THE HERITAGE OF HASTUR by Marion Zimmer Bradley

I had known he felt this way, yet I felt shocked. From childhood I had been taught to think of Compact as the first ethical code of civilized men.

“Stop and think,” he said. “Do you realize that we are a part of a great galactic civilization? The days when any single planet could live in isolation is over forever. Swords and shields belong to that day and must be abandoned with it. Do you realize what an anachronism we are?”

“No, I don’t realize that, sir. I don’t know that much about any world but this one.”

“And not too much even about this one, it seems. Let me ask you this, Lew, when did you learn the use of weapons?”

“At seven or eight, more or less.” I had always been proud that I need fear no swordsman in the Domains—or out of them.

“I, too,” said the old man. “And when I came to rule in my father’s high seat, I took it for granted that I would have bodyguards following me everywhere but my marriage-bed! Halfway through my life I realized I was living inside a dead past, gone for centuries. I sent my bodyguards home to their farms, except for a few old men who had no other skills and no livelihood. I let them walk around looking important more for their own usefulness than mine, and yet I sit here, untroubled and free in my own house, my rule unquestioned.”

I felt horrified. “At the mercy of any malcontent—”

He shrugged. “I am here, alive and well. By and large, those who give allegiance to Aldaran want me here. If they did not, I would persuade them peacefully or step aside and let them try to rule better. Do you honestly believe Hastur keeps authority over the Domains only because he has a bigger and better bodyguard than his rivals?”

“Of course not. I never heard him seriously challenged.”

“So. My people too are content with my rule, I need no private army to enforce it.”

“But still… some malcontent, some madman—”

“Some slip on a broken stair, some lightning-bolt, some misstep by a frightened or half-broken horse, some blunder by my cook with a deadly mushroom for a wholesome one … Lew, every man alive is divided from death by that narrow a line. That’s as true at your age as mine. If I put down rebellion with armed men, does it prove me the better man, or only the man who can pay the better swordsmen or build the bigger weapons? The long reign of Compact has meant only that every man is expected to settle his affairs with his sword instead of his brains or the rightness of his cause.”

“Just the same, it has kept peace in the Domains for generations.”
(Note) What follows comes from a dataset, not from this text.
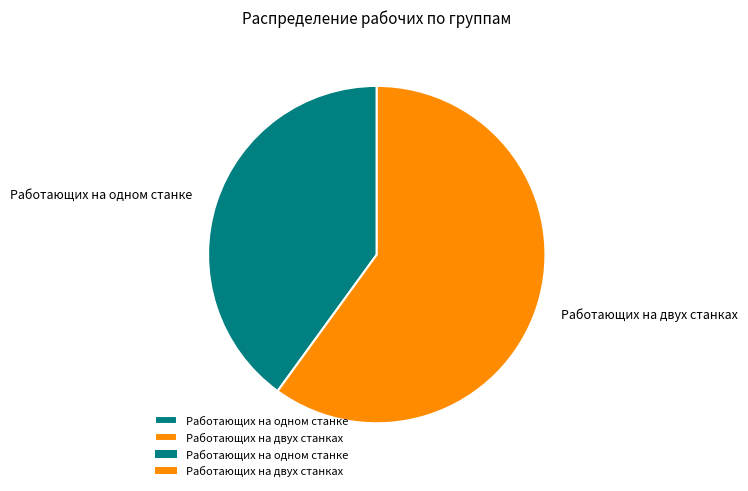

How many segments does this pie chart have?

2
“Flummery!” the old man said rudely. “You have peace in the Domains because, by and large, most of you down there are content to obey Comyn law and no longer put every little matter to the sword. Your celebrated Castle Guard is a police force keeping drunks off the streets! I’m not insulting it, I think that’s what it should be. When did you last draw your sword in earnest, son?”

I had to stop and think. “Four years ago bandits in the Kilghard hills broke into Armida, stealing horses. We chased them back across the hills and hanged a few of them.”
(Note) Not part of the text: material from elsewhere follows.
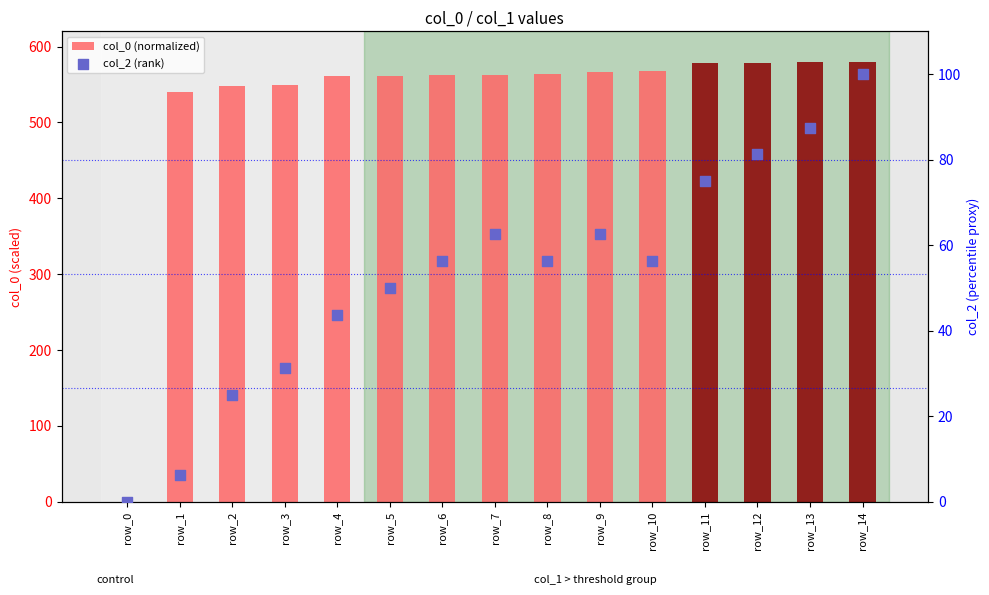

Which series has the largest Y range (max minus min)?

col_0 (normalized)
“When did you last fight a duel?”

“Why, never.”

“And you last drew your sword against common horse-thieves. No rebellions, wars, invasions from nonhumans?”

“Not in my time.” I began to see what he was driving at.

“Then,” he said, “why risk law-abiding men, good men and loyal, against horse-thieves, bandits, rabble who have no right to the protection given men of honor? Why not develop really effective protection against the lawless and let your sons learn something more useful than the arts of the sword? I am a peaceful man and Beltran will, I think, have no reason to force himself on my people by armed force. The law in the Hellers states that no man given to breach of the peace may own any weapon, even a sword, and there are laws about how long a pocketknife he may carry. As for the men who keep my laws, they are welcome to any weapon they can get. An honest man is less threat to our world with a Terran’s nerve-blaster than a lawless one with my cook’s paring knife or a stonemason’s hammer. I don’t believe in matching good honest men against rogues, both armed with the same weapons. When I left off fairy tales I left off believing that an honest man must always be a better swordsman than a horse-thief or a bandit. The Compact, which allows unlimited handweapons and training in their use to good men and criminals alike, has simply meant that honest men must struggle day and night to make themselves stronger than brutes.”